## A FAZER
Transcreva sem alterações um trecho do texto abaixo sobre a proteção das marcas olímpicas. Comece nas palavras que trazem "O principal objetivo da Lei do" e pare depois de "dos patrocinadores oficiais?".
---------- FONTE
As marcas e outras designações relacionadas aos eventos esportivos são protegidas pela Lei da Propriedade Intelectual, os Tratados Internacionais e a Lei do Ato Olímpico (Lei no. 12.035/2009). No Brasil, ainda contamos com uma proteção especial, prevista nos arts. 15 e 87 da Lei Pelé (no. 9615/98).
– No Brasil, foi aprovada a Lei do Ato Olímpico, que regula o marketing relacionado às Olimpíadas. Qual o principal objetivo da lei?
O principal objetivo da Lei do Ato Olímpico é vedar a utilização, comercial ou não, dos símbolos relacionados ao Jogos Rio 2016 sem autorização do Comitê Organizador ou do COI. Além disso, a Lei visa a proibir expressamente a utlização de símbolos e expressões que, apesar de não se enquadrarem no rol dos símbolos relacionados no Ato Olímpico, possuam semelhança suficiente para provocar associação indevida de quaisquer produtos ou serviços. Todas as cidades candidatas a sediar uma Olimpíada devem possuir legislação que regule as atividades diretamente relacionadas com os Jogos Olímpicos. Essa exigência não existia anteriormente, e a primeira cidade que se submeteu a essa obrigação foi Londres, para as Olimpíadas de 2012.
– Quais são os principais direitos dos patrocinadores oficiais?
De acordo com o Ato Olímpico (Lei no. 12.035 de 01/10/2009), o uso dos símbolos e das denominações olímpicas é prerrogativa dos patrocinadores e colaboradores oficiais, autorizados pelo Comitê Olímpico Internacional e pelo Comitê Organizador dos Jogos Rio 2016.
– Não tínhamos uma legislação assim na época do Pan Americano. Como as marcas relacionadas ao evento foram protegidas? Como isso ocorrerá na Copa do Mundo, que ainda não conta com uma lei própria?
Na época do Pan Americano, as marcas relacionadas ao evento eram protegidas pela legislação comum. Na verdade, a legislação anterior ao ato já era sufiente para proteger os símbolos, nomes e marcas relacionadas à Olimpíada e a outros eventos esportivo. O Ato Olímpico apenas tratou do assunto de forma específica. O mesmo ocorre em relação à Copa do Mundo, provavelmente vai ser promulgada uma legislação própria para o evento.
– As empresas que fizerem campanhas publicitárias que façam associação as Olimpíadas, podem ser acusadas de praticar marketing de associação. O que é isso?
O marketing de associação, também conhecido como marketing de emboscada (ambush marketing) ocorre quando um terceiro tenta se beneficiar da repercussão do evento esportivo (Olimpíadas, Copas do Mundo, etc.), mesmo não sendo patrocinador oficial. Ele está presente, principalmente, nas Olímpiadas e Copas do Mundo, em que o investimento de patrocinadores é substancial. É por isso que o Comitê Olímpico Internacional (COI) e a FIFA, ao examinar a candidatura das cidades e países, exigem que a legislação local preveja meios para coibir o marketing de associação.
– O que uma empresa que não é patrocinadora oficial poderia fazer para associar sua campanha aos jogos olímpicos sem infringir a lei?
--------------------
---------- MATERIAL
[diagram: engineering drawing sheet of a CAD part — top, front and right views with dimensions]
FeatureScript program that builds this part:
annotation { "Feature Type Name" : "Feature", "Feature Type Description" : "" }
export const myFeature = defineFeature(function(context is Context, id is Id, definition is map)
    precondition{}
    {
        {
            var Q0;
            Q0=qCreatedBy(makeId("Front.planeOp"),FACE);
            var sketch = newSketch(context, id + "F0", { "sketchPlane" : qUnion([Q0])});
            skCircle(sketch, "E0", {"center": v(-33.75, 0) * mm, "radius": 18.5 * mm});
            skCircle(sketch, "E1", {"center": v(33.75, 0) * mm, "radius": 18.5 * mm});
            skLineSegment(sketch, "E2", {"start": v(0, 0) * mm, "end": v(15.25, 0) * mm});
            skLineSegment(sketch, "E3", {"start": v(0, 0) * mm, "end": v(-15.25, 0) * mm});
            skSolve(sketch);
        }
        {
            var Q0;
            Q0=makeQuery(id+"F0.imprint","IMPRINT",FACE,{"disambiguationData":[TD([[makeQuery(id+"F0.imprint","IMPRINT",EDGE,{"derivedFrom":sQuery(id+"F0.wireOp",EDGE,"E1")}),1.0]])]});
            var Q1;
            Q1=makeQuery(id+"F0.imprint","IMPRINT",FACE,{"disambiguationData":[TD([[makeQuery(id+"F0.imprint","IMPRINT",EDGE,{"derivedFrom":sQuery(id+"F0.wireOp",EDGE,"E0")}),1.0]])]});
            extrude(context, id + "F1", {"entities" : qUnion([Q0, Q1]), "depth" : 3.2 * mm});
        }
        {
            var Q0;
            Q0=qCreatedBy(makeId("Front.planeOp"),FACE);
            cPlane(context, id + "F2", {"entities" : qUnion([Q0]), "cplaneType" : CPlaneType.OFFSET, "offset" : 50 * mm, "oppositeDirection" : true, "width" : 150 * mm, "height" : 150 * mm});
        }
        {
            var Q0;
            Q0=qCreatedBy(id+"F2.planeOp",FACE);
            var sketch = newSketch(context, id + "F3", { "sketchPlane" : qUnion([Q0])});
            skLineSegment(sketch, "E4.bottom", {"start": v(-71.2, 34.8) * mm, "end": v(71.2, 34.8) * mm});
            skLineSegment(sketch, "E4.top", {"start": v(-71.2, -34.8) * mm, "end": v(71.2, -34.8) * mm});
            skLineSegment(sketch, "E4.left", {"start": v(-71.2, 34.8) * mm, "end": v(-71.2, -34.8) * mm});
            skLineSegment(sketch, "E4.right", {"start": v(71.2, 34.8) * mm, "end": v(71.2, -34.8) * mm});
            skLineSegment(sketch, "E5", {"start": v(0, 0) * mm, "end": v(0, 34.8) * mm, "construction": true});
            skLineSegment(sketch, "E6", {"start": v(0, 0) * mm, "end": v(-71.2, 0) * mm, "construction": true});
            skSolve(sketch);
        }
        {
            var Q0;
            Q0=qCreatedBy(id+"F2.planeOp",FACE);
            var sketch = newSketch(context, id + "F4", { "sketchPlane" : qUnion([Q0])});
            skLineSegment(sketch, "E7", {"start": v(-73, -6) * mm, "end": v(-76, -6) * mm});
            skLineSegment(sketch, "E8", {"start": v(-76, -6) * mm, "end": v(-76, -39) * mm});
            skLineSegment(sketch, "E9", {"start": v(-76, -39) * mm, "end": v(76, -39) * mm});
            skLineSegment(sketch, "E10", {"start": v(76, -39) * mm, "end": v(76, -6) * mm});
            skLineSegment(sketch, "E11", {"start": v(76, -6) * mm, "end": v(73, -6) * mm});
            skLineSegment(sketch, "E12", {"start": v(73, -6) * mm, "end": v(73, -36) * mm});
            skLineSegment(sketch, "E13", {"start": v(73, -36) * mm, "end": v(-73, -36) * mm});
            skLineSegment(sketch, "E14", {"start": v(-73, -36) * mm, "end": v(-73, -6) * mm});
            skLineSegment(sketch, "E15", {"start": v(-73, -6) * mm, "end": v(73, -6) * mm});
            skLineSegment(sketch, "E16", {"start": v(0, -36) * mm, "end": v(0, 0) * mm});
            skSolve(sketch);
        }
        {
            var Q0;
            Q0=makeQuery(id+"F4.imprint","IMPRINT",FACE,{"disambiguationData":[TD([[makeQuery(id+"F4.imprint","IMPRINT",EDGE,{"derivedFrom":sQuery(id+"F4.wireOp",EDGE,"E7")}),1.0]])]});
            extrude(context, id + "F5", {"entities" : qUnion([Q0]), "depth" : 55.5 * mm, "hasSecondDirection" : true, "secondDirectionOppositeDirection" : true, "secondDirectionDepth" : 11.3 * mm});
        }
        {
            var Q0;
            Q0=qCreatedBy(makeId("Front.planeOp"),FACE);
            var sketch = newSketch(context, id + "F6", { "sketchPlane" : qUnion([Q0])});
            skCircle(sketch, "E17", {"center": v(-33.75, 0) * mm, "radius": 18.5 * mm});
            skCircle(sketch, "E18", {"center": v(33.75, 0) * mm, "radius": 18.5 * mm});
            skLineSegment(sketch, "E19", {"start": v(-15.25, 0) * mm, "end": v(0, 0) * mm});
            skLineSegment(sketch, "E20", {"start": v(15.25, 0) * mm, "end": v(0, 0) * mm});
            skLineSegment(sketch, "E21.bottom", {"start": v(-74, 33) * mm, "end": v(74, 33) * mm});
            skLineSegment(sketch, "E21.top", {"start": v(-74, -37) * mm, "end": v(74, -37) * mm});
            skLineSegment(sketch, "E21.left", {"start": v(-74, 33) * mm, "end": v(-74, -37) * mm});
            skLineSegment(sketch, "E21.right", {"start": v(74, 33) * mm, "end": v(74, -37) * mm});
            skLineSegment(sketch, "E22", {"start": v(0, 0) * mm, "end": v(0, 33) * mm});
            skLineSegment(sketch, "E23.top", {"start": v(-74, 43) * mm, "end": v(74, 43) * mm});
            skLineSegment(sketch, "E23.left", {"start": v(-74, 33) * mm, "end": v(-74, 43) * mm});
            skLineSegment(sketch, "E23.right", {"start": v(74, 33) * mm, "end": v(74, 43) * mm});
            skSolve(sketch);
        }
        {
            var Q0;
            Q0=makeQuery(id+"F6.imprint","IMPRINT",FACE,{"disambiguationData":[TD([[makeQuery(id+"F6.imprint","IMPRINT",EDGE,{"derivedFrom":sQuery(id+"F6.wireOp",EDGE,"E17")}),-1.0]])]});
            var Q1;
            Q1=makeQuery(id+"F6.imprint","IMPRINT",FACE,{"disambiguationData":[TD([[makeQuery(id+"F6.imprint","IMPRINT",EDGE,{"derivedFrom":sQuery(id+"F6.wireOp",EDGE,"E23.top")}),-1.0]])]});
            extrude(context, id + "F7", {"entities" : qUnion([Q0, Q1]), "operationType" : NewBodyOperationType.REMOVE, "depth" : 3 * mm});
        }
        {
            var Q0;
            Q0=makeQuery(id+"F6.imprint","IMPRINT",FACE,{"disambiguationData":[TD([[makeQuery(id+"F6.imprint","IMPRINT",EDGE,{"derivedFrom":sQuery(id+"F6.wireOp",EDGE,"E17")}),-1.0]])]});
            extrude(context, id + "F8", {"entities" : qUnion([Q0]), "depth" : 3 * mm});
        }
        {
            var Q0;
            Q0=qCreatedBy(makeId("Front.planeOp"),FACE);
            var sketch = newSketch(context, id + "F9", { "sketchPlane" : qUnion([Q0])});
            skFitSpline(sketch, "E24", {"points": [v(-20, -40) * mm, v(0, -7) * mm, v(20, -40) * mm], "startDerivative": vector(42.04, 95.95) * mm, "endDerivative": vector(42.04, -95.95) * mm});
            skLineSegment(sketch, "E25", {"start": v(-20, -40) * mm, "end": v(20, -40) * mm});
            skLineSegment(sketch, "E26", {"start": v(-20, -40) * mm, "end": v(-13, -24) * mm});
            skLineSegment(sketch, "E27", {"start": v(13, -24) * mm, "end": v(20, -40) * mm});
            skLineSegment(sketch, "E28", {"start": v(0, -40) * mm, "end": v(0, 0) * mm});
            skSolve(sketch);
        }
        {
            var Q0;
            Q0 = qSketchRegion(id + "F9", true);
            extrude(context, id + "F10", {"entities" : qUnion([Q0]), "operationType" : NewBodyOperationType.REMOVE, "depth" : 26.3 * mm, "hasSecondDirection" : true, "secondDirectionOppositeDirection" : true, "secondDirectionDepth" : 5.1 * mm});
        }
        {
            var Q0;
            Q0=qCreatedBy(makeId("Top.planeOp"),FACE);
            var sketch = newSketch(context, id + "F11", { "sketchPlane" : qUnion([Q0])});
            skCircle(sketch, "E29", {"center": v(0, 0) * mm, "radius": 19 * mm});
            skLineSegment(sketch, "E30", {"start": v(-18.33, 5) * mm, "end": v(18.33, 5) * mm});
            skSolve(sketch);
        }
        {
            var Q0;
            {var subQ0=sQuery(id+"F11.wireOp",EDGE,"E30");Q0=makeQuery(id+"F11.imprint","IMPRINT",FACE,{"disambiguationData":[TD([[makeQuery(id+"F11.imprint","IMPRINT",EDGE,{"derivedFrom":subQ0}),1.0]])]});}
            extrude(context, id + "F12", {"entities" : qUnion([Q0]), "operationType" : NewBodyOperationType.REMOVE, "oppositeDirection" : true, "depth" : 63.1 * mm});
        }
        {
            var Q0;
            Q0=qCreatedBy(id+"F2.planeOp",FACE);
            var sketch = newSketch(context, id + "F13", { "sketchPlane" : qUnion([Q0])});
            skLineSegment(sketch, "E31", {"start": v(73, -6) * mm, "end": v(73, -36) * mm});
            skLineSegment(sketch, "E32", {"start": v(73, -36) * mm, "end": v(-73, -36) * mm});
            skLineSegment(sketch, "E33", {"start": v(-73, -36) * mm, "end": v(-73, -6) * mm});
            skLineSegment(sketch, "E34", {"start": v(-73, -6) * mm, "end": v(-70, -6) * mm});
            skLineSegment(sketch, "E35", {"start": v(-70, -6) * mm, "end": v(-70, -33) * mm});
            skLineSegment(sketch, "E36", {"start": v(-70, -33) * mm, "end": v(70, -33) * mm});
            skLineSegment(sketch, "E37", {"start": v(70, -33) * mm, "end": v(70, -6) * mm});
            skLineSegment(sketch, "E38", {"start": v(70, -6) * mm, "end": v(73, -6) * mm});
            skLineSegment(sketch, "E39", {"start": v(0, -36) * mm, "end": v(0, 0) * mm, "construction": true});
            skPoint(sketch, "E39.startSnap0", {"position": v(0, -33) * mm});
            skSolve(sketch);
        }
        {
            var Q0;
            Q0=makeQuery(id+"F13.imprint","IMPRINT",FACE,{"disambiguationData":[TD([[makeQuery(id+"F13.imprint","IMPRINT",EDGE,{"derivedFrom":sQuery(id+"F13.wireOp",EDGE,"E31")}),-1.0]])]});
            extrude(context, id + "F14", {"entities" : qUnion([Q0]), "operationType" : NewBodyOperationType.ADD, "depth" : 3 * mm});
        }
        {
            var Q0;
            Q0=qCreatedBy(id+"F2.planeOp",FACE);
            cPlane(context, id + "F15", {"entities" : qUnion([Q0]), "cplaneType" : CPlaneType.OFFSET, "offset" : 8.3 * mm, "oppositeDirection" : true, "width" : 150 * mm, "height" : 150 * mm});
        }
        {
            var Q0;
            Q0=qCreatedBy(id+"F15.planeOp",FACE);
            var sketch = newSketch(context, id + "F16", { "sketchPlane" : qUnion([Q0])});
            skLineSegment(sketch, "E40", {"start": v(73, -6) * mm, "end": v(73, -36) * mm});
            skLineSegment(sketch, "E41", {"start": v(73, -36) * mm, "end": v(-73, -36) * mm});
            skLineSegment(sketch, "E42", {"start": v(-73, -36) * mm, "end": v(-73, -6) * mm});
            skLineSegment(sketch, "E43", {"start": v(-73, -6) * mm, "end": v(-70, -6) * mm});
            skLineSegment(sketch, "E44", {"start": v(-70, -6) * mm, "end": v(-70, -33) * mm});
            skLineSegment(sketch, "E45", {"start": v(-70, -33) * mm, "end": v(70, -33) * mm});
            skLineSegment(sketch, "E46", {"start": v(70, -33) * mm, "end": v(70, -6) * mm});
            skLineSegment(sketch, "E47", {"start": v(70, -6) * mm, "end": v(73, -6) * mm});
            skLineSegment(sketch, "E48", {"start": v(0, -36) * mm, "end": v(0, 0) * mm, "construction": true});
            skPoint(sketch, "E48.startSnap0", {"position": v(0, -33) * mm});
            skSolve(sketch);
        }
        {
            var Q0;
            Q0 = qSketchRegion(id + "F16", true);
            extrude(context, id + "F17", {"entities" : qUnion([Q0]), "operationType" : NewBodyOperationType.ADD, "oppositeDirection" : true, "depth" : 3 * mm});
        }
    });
--------------------
## RESPOSTA CORRETA
O principal objetivo da Lei do Ato Olímpico é vedar a utilização, comercial ou não, dos símbolos relacionados ao Jogos Rio 2016 sem autorização do Comitê Organizador ou do COI. Além disso, a Lei visa a proibir expressamente a utlização de símbolos e expressões que, apesar de não se enquadrarem no rol dos símbolos relacionados no Ato Olímpico, possuam semelhança suficiente para provocar associação indevida de quaisquer produtos ou serviços. Todas as cidades candidatas a sediar uma Olimpíada devem possuir legislação que regule as atividades diretamente relacionadas com os Jogos Olímpicos. Essa exigência não existia anteriormente, e a primeira cidade que se submeteu a essa obrigação foi Londres, para as Olimpíadas de 2012.
– Quais são os principais direitos dos patrocinadores oficiais?